Next, we assessed the effect of the administration of select concentrate supplementation on the population (or its subgroups). On the basis of the available evidence, relative risk reduction has been used to simulate different scenarios of supplementation, both on the whole population and on specific age groups and vulnerable populations. This allows deeper insight into how to identify the main target of the supplementation, with the aim of maximizing the gain in terms of CHD, HF, or stroke prevalence and the corresponding cost reduction.

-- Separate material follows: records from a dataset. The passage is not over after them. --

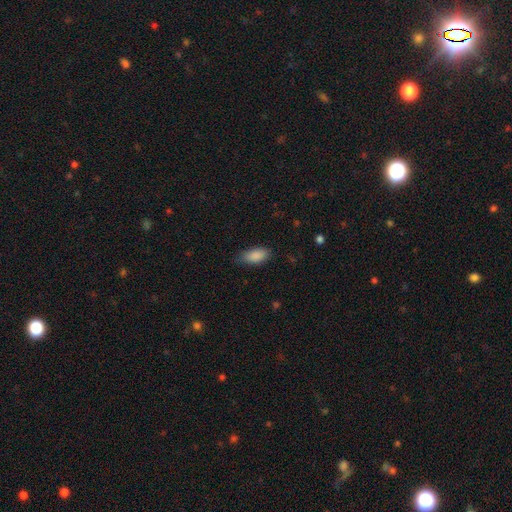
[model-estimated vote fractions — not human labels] A smooth galaxy with no disk features (88%) that is in between round and cigar-shaped (89%). Merging: none (75%).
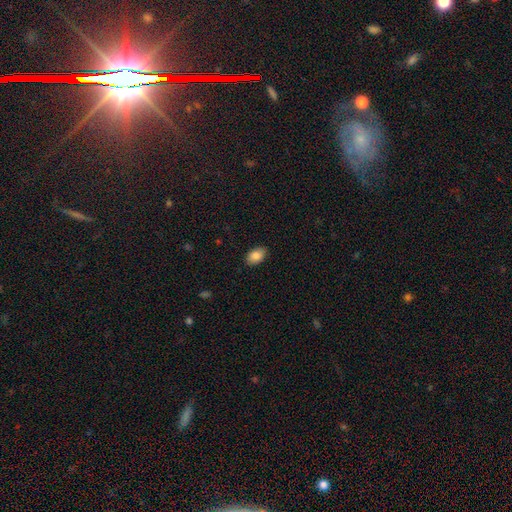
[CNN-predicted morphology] Smooth or featured?
  - smooth: 86% *
  - star or artifact: 7%
  - featured or disk: 7%
How rounded?
  - in between: 89% *
  - round: 10%
  - cigar-shaped: 1%
Merging?
  - none: 88% *
  - minor disturbance: 9%
  - major disturbance: 2%
  - merger: 1%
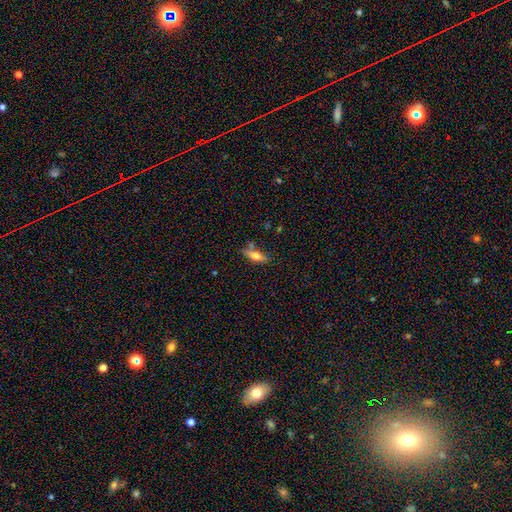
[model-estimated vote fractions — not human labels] Smooth or featured: smooth — 63% (featured or disk — 30%)
How rounded: in between — 54% (cigar-shaped — 43%)
Merging: none — 68% (minor disturbance — 16%)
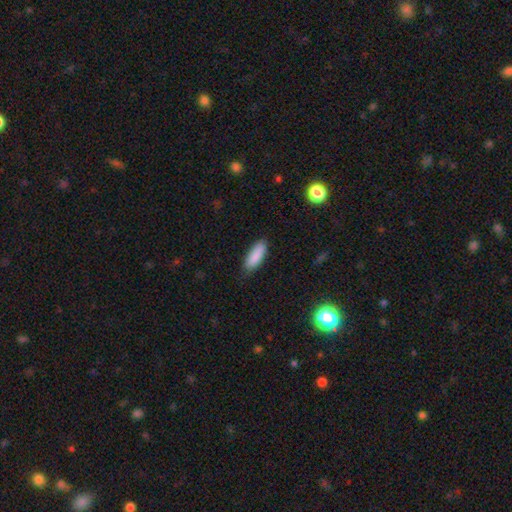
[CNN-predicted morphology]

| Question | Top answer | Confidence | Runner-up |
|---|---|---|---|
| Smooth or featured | smooth | 89% | star or artifact (6%) |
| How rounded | in between | 62% | cigar-shaped (36%) |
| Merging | none | 82% | minor disturbance (14%) |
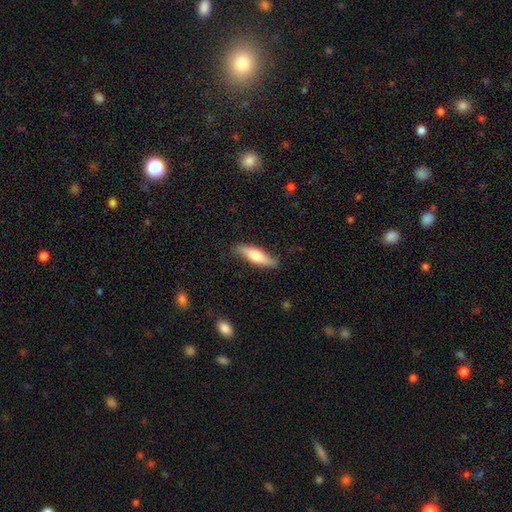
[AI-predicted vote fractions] The model was most divided on "smooth or featured": smooth: 61%, featured or disk: 34%, star or artifact: 5%. More confident: merging — none (82%); how rounded — cigar-shaped (64%).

2.7. Scenarios Considered for Health Impact Assessment

Different scenarios are projected into the 10-year time frame. The first scenario is that without any supplementation of any population. The second scenario is that regarding concentrate supplementation. Evidence of the effect on the following concentrates was found in the scientific literature: encapsulated fruit and vegetable concentrate, artichoke leaf juice and Jerusalem artichoke juice, orange juice, fruit and vegetable juice, cherry juice, and generic fruit juice.
Projections of CHD, HF, or stroke prevalence and direct cost were built for the United States as follows. We used the population projections for 2025 from the US census data, which takes into account the aging structure and demographic change of the existing population [41] and we have estimated disease prevalence by age group (18–24, 25–44, 45–64, 65–84, and 85+). CHD, HF, or stroke prevalence estimates were generated using data from the National Health Interview Survey [42]. Following the strategy of Heidenreich et al. [43], we assume that disease prevalence remains stable in time.
We replicated the analysis for vulnerable groups, where the following vulnerable groups were identified: (i) population with metabolic syndrome and (ii) population with hypertension. Where available, we have estimated the cost and prevalence of each of the abovementioned morbidity outcomes.
Average per capita morbidity cost was simulated using reference CVD cost estimates from Heidenreich et al. [43]. These estimates are based on the Medical Expenditure Panel Survey, and the authors provide projections up to 2030. We have used their 2015 projections of total direct cost and total prevalence in order to generate per capita direct cost. Due to a lack of reliable data on age-specific cost, CHD, HF, and stroke average costs were assumed to be constant across the age groups and vulnerable groups.

3. Results

3.1. Study Selection and Characteristics

Initially, 2378 records were retrieved: 310 from PubMed, 1287 from Scopus, 232 from Web of Science, and 549 from Embase. Title/abstract screening and full text reading led to the inclusion of 13 articles (Figure 1) that involved eight different products (encapsulated fruit and vegetable concentrate, orange juice, fruit and vegetable juice, fruit juice, cherry juice, Jerusalem artichoke juice, and artichoke leaf juice). The main characteristics of the studies included in the analysis are reported in Table 3.
We used data extracted from papers to estimate the effect size of each product on a specific clinical surrogate, following the diagram reported in Table S2 (Supplementary Materials). Furthermore, the composition of each concentrate under study has been reported in Table S3 (Supplementary Materials).
To simulate the effect of concentrates on the main outcomes (CHD, HF, and stroke), we linked clinical surrogates to the disease using risk data of recent meta-analyses [34,35,36,37,38,39,40], as reported in Table 2.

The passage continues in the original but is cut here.